Web document revisions:
[Start of Attachment]

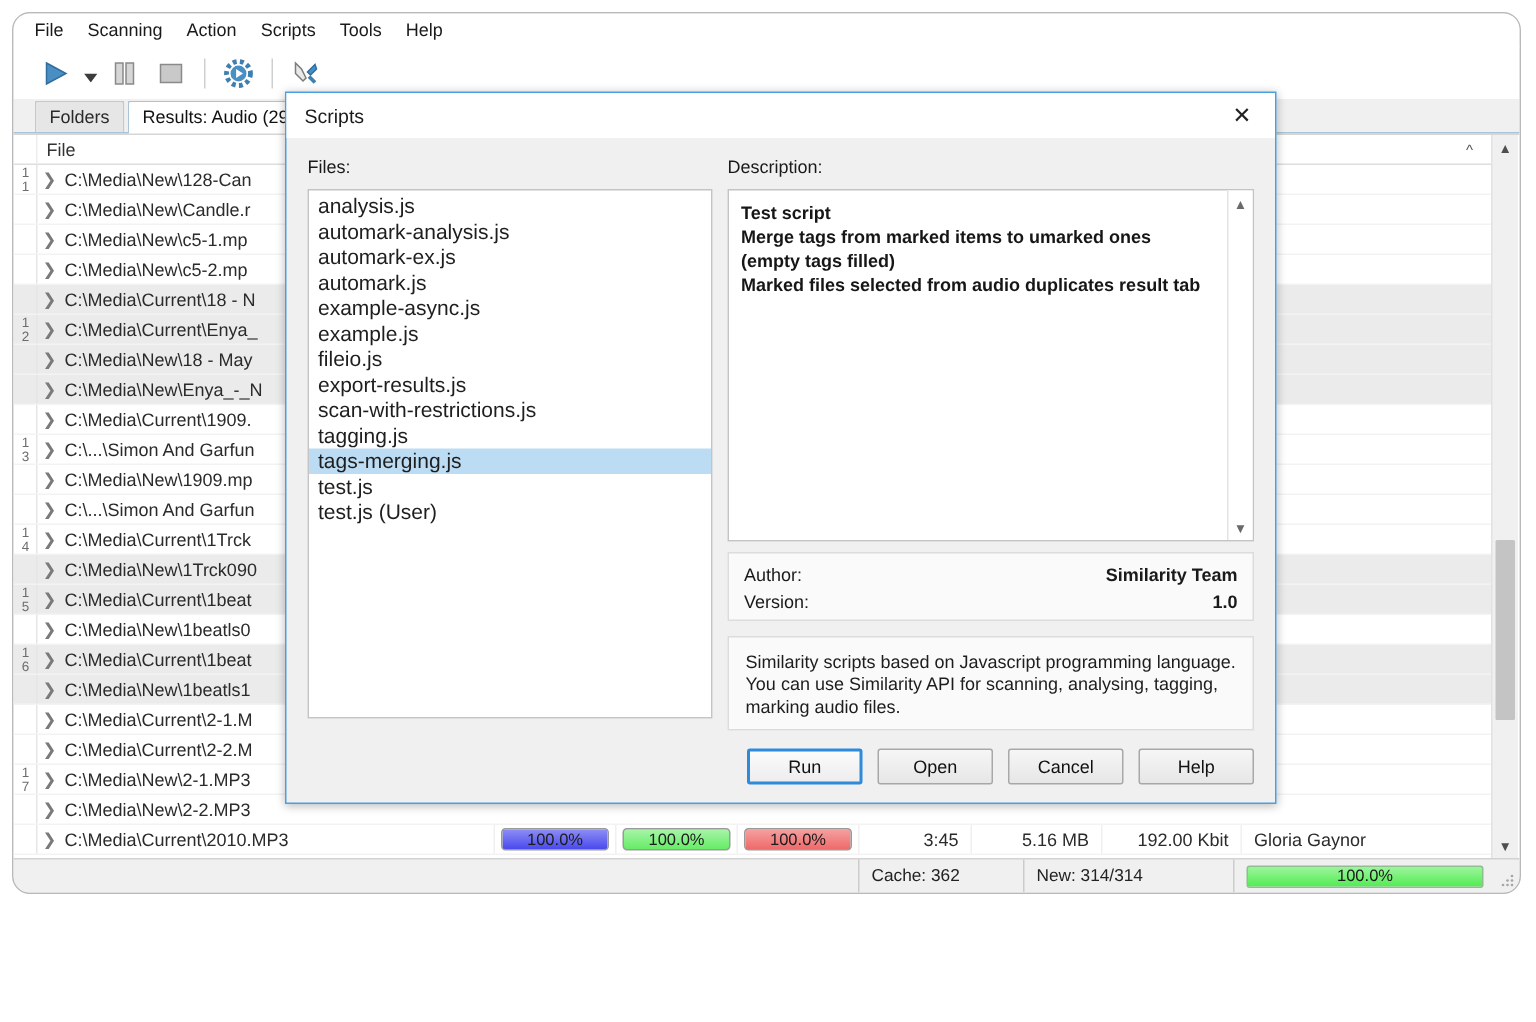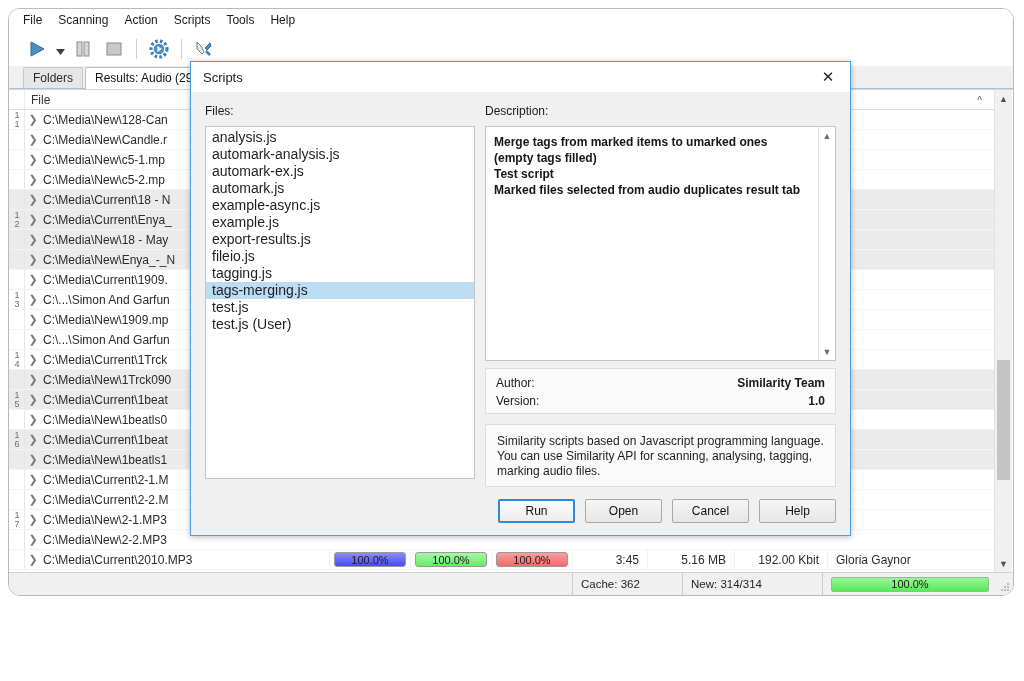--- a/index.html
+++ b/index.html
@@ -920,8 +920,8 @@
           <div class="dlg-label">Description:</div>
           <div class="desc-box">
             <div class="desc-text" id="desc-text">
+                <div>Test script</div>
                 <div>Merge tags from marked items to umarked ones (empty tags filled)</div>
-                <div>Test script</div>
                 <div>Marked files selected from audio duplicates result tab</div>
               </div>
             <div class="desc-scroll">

[End of Attachment]

- WHAT YOU SHOULD DO:
Write out all the entries again, word for word, and print no images.

- THE COMPLETED TASK:
--- a/index.html
+++ b/index.html
@@ -920,8 +920,8 @@
           <div class="dlg-label">Description:</div>
           <div class="desc-box">
             <div class="desc-text" id="desc-text">
+                <div>Test script</div>
                 <div>Merge tags from marked items to umarked ones (empty tags filled)</div>
-                <div>Test script</div>
                 <div>Marked files selected from audio duplicates result tab</div>
               </div>
             <div class="desc-scroll">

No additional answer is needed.